Opening Scene: Mean Streets

Harvey Keitel in the opening shot of Mean Streets

Scorsese’s third movie Mean Streets was the first one to exhibit his stylistic hallmarks. It opens with a voiceover by the director himself over a black screen saying, “You don’t make up for your sins in church. You do it in the streets. You do it at home. The rest is bullsh*t and you know it.”

RELATED: How Mean Streets Established Scorsese's Style

Charlie, a young mobster played by Harvey Keitel, wakes up with a start, gets out of bed, walks past a crucifix hanging on the wall, and looks at himself in the mirror. When he goes back to bed, “Be My Baby” ushers in the opening titles.

Ending: Raging Bull

Jake LaMotta recites the 'I coulda been a contender' monologue in Raging Bull

Christian Bale may have made a lot of drastic bodily transformations to play his characters, but he’s never undergone two transformations for the same role. After bulking up to play Jake LaMotta in the prime of his boxing career, Robert De Niro gained a record-setting amount of weight to play him as an aging, overweight man at the tail end of his life.

In the final scene, LaMotta recites Marlon Brando’s famous “I coulda been a contender” monologue from On the Waterfront to himself in a dressing room mirror before he goes onstage at a nightclub.

Opening Scene: Silence

The prologue set in Japan in Martin Scorsese's Silence

Arriving between The Wolf of Wall Street and The Irishman, Scorsese’s long-gestating religious epic Silence came and went without making a big splash in 2016, which is a shame because it’s one of the director’s most beautifully shot and emotionally affecting films.

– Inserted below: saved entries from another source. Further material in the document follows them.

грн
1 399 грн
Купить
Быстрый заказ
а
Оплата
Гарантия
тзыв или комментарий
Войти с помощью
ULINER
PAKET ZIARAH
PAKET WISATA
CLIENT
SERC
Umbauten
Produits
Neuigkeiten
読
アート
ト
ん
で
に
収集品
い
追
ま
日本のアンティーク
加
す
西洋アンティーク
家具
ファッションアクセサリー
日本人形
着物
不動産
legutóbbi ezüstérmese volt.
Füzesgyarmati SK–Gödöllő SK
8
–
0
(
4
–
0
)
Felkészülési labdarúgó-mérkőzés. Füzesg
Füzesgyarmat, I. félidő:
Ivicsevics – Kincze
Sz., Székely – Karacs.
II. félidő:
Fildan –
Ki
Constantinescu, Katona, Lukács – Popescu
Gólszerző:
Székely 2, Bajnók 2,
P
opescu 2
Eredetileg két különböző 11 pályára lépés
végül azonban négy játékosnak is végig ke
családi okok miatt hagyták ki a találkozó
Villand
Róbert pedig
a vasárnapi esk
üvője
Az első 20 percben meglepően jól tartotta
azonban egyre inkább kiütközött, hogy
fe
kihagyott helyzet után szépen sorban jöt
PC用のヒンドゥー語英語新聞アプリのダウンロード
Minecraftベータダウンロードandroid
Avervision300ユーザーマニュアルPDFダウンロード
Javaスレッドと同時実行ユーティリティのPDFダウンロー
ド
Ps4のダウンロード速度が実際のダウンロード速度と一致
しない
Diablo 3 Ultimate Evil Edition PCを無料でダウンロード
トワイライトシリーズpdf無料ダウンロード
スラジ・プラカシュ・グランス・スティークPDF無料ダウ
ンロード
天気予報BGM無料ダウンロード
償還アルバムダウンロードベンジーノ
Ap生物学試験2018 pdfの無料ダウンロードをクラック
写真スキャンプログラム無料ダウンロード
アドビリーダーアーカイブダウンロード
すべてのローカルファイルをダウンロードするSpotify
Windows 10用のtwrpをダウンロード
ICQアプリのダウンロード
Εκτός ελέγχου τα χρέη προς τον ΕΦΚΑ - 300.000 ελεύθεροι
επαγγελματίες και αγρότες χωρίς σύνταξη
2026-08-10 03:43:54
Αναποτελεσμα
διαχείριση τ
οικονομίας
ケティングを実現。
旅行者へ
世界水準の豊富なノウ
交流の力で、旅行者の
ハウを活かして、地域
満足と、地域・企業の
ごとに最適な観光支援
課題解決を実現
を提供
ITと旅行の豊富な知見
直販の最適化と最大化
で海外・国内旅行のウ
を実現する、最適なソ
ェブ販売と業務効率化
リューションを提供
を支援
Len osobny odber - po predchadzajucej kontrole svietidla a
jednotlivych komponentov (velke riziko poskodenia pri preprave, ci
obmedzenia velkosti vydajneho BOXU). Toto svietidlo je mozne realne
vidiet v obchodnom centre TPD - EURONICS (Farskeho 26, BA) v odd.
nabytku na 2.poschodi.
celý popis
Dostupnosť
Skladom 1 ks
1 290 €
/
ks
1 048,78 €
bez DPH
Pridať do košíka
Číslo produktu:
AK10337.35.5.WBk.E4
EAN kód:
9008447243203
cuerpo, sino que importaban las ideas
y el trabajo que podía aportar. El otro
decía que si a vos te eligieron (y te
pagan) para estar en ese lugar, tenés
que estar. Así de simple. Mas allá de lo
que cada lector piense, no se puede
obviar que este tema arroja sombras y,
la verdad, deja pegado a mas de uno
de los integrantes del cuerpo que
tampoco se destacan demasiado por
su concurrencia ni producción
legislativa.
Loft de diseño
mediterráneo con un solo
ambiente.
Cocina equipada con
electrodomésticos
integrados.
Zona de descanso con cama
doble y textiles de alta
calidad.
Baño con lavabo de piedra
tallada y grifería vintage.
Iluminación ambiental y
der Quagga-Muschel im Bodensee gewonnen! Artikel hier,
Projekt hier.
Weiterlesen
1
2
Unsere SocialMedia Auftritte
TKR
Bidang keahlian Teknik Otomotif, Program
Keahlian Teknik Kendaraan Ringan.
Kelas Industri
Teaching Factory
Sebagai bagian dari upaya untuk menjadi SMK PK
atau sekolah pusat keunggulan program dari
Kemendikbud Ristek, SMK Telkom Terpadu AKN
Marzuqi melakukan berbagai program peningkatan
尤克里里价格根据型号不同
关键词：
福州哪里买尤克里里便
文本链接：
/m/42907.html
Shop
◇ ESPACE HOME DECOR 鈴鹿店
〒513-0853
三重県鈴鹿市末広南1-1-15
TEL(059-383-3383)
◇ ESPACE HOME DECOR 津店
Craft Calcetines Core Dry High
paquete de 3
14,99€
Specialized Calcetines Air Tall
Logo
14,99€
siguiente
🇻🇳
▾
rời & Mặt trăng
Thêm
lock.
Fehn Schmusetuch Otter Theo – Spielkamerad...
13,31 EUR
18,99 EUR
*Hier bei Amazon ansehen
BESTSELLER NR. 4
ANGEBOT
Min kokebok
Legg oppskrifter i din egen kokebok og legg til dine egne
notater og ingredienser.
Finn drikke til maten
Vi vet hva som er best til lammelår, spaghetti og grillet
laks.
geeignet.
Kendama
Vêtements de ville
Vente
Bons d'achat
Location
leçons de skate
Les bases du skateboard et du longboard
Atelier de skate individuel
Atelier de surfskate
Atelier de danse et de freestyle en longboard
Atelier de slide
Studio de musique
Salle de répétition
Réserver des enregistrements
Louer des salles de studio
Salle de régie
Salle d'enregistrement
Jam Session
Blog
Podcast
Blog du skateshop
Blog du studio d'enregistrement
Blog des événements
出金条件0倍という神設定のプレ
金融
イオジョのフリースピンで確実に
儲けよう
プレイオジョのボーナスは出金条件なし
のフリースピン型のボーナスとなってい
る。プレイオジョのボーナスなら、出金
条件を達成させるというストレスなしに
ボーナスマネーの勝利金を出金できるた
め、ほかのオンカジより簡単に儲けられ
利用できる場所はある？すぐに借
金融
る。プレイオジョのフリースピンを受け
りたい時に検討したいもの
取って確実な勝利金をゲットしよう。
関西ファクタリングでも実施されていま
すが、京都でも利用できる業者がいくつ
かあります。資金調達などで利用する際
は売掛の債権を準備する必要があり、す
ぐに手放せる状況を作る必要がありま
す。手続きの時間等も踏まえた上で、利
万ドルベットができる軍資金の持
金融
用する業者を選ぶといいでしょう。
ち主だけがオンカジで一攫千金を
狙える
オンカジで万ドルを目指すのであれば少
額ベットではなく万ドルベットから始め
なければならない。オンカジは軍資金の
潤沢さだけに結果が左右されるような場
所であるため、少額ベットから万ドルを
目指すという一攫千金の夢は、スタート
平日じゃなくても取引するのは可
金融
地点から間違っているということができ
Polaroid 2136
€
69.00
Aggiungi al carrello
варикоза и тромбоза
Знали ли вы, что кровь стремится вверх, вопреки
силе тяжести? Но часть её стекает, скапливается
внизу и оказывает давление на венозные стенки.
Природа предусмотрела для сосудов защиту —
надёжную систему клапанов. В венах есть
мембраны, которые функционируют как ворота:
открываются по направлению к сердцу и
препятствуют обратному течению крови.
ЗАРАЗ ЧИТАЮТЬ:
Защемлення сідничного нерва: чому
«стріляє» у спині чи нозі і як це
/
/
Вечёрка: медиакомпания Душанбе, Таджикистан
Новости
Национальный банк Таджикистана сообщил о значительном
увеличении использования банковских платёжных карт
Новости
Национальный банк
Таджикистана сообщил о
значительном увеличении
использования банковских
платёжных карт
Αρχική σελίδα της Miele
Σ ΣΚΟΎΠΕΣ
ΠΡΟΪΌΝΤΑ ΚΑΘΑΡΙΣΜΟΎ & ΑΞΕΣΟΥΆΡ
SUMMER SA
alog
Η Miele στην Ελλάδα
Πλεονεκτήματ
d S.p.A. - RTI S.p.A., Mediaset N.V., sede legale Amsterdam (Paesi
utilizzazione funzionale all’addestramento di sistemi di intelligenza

The prologue at the beginning of the movie demonstrates the shocking treatment of Christian missionaries in that time period. It sees a veteran Jesuit priest helplessly watching the brutal torture of the people he tried to convert to the Christian faith.

Ending: Taxi Driver

Robert De Niro in the final shot of Taxi Driver.

The grisly climactic shootout in Taxi Driver seems to claim Travis Bickle’s life. He sustains a lot of gunshot wounds in his vigilante crusade to save Iris, and when he takes a seat and starts to bleed out, the camera seems to follow his soul out of his body, floating through the brothel as it’s swarmed by cops.

RELATED: Taxi Driver: 10 Reasons Travis Bickle Is The Quintessential Antihero

The final scene is meant to be taken with a grain of salt. Travis has fully recovered from his wounds and is hailed as a hero after Iris is returned to her parents. He even reconciles with Betsy. This all seems too good to be true. Many viewers have interpreted it as a hallucination going through Travis’ head as he dies since it’s a best-case scenario for him.

Opening Scene: Goodfellas

The opening scene of Goodfellas

The opening scene of Goodfellas is actually taken from the middle of the movie. Before Scorsese dives into Henry Hill’s childhood, he shows him driving through the middle of the night with a murder victim in the trunk. The man in the trunk, later identified as made man Billy Batts, turns out to still be alive, so Henry pulls over and his friends Tommy and Jimmy — both more accustomed to the grim job requirements than Henry — stab and shoot him to death.

As Henry shuts the trunk and the camera closes in on his face, his iconic voiceover narration says, “As far back as I can remember, I always wanted to be a gangster,” and Tony Bennett’s “Rags to Riches” plays over the opening credits.

Ending: Goodfellas

Henry Hill looks at the camera at the end of Goodfellas

In the final moments of Goodfellas, after ratting out all his closest friends to stay out of jail, Henry Hill finds himself facing a different kind of imprisonment leading a mundane suburban existence as a federal witness. Scorsese’s mob movies have all been cautionary tales warning that the mafia lifestyle only leads to one inevitable fate.

At the end of Goodfellas, Tommy is seen firing a pistol against a black background in an homage to The Great Train Robbery as an ominous premonition of the consequences of a life of crime. Then, Henry shuts his front door to the sounds of jail bars clattering shut, and Sid Vicious’ rendition of “My Way” kicks off the end credits.